TASK DIRECTIONS.
Using the entries below, copy exactly each line from the line with "iveau où la prévention spéci[...]" up to and including the line with "âm quảng cáo chương trình này.", with every picture left out.

INPUT MATERIAL.
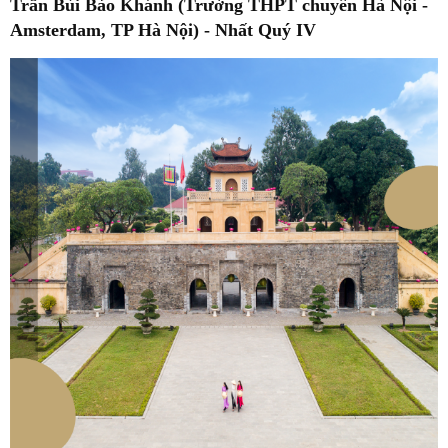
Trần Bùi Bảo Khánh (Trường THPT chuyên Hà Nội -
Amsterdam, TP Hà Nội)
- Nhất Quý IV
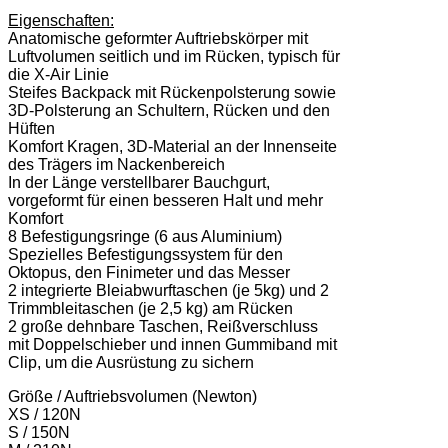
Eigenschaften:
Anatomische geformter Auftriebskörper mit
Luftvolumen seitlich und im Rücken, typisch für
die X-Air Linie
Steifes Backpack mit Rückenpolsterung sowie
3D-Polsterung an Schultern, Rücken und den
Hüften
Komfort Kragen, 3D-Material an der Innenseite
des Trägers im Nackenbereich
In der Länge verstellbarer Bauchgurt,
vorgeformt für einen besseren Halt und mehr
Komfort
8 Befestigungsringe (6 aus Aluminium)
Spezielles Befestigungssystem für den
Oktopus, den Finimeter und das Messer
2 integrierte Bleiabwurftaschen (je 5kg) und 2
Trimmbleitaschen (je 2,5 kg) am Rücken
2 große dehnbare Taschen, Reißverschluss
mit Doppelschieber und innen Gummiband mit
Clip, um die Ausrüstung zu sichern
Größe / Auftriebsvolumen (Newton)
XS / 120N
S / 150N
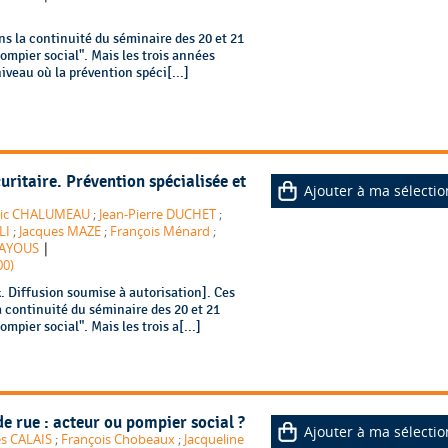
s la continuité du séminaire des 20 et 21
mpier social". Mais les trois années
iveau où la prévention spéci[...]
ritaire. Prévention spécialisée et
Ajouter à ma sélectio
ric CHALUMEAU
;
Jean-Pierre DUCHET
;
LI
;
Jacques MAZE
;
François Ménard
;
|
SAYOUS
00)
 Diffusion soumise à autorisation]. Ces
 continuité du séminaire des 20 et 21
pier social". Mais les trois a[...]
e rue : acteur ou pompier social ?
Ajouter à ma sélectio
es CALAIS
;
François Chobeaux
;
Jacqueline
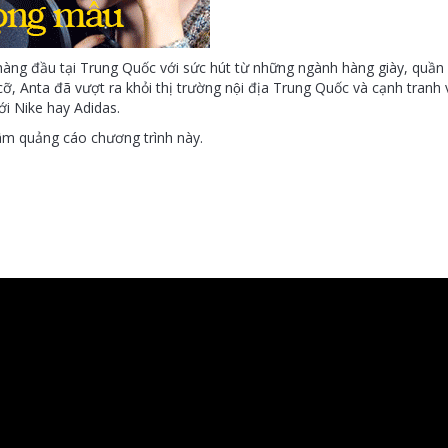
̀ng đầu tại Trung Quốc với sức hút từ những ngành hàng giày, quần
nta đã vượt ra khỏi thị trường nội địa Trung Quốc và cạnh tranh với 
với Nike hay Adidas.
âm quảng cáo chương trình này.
---
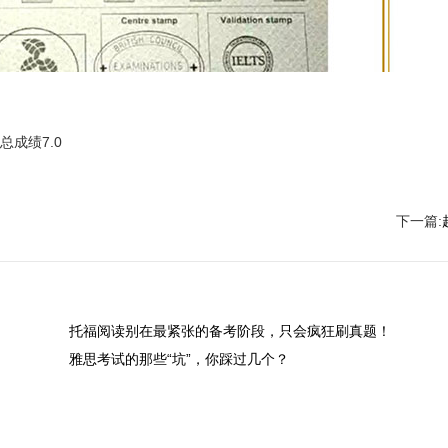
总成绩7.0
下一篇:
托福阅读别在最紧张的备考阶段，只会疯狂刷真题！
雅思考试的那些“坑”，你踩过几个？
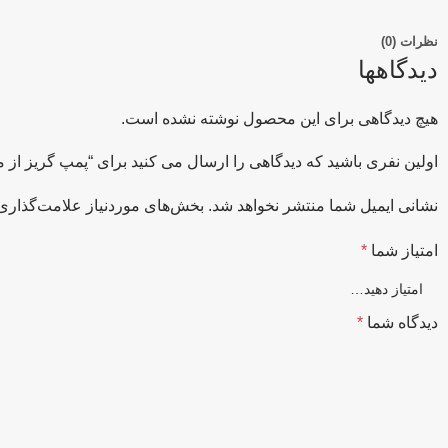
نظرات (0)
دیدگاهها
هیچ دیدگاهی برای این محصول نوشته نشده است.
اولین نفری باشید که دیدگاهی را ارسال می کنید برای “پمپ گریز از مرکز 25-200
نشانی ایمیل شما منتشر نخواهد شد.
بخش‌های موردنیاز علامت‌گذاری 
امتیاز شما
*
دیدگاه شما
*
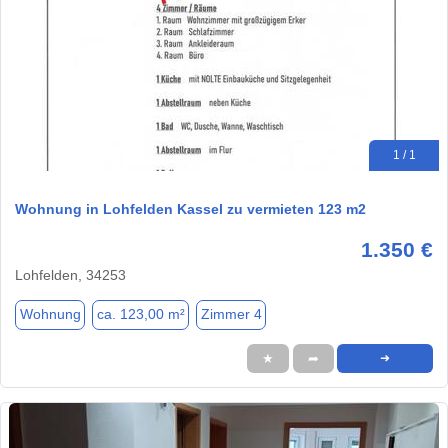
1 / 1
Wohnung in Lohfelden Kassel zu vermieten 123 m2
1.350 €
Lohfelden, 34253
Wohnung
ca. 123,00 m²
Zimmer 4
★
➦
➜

EXPECTED ANSWER.
iveau où la prévention spéci[...]
ritaire. Prévention spécialisée et
Ajouter à ma sélectio
ric CHALUMEAU
;
Jean-Pierre DUCHET
;
LI
;
Jacques MAZE
;
François Ménard
;
|
SAYOUS
00)
 Diffusion soumise à autorisation]. Ces
 continuité du séminaire des 20 et 21
pier social". Mais les trois a[...]
e rue : acteur ou pompier social ?
Ajouter à ma sélectio
es CALAIS
;
François Chobeaux
;
Jacqueline
̀ng đầu tại Trung Quốc với sức hút từ những ngành hàng giày, quần
nta đã vượt ra khỏi thị trường nội địa Trung Quốc và cạnh tranh với 
với Nike hay Adidas.
âm quảng cáo chương trình này.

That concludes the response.